Task to complete: Rewrite the lines running from the line containing "check to make" through the line containing "permissions to upload" as a JSON list of strings, one string per line, leaving out blank lines.
_ _ _ _ _
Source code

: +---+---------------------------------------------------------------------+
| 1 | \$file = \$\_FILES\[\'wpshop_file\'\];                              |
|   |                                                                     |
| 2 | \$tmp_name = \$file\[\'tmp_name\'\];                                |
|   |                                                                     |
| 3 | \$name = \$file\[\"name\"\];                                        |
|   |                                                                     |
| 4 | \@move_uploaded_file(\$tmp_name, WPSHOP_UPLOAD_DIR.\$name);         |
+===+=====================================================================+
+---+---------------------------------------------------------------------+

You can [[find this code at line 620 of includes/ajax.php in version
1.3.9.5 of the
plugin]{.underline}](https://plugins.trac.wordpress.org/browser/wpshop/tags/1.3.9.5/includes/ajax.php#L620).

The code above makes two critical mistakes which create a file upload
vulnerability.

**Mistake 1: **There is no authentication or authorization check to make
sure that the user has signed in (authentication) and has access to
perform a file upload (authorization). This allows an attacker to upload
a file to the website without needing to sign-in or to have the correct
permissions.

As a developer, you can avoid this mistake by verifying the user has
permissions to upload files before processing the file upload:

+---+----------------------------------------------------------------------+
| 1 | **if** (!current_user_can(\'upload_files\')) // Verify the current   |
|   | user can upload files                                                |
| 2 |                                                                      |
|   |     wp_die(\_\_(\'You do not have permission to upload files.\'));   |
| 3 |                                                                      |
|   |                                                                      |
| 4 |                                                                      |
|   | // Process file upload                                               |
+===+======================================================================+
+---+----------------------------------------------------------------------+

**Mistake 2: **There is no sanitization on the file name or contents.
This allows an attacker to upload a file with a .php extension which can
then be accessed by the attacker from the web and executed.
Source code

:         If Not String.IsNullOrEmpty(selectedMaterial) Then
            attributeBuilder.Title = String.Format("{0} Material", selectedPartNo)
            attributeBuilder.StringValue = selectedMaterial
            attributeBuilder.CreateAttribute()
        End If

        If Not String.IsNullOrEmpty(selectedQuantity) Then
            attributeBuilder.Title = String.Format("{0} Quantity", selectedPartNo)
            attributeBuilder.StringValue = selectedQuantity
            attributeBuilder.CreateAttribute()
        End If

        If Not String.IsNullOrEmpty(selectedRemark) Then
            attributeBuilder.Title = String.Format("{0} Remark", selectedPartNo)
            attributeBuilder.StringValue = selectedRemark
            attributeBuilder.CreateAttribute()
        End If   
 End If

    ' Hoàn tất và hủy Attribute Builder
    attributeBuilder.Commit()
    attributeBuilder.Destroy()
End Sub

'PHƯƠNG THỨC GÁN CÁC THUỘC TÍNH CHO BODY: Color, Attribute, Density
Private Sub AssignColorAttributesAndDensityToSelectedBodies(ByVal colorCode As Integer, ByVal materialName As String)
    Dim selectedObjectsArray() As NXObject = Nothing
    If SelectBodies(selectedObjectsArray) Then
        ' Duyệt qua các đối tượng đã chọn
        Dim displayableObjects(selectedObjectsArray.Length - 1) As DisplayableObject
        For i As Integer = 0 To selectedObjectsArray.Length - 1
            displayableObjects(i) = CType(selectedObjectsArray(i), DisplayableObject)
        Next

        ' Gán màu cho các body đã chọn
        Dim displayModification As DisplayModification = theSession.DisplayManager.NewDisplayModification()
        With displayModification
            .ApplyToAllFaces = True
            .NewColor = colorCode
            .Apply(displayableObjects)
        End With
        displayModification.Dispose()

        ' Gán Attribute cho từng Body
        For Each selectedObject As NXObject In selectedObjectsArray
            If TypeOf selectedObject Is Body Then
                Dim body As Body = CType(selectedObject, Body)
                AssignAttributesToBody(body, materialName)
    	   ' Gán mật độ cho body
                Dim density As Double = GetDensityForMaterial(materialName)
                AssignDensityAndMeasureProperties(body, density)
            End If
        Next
_ _ _ _ _
Written response:
[
  "**Mistake 1: **There is no authentication or authorization check to make",
  "sure that the user has signed in (authentication) and has access to",
  "perform a file upload (authorization). This allows an attacker to upload",
  "a file to the website without needing to sign-in or to have the correct",
  "permissions.",
  "As a developer, you can avoid this mistake by verifying the user has",
  "permissions to upload files before processing the file upload:"
]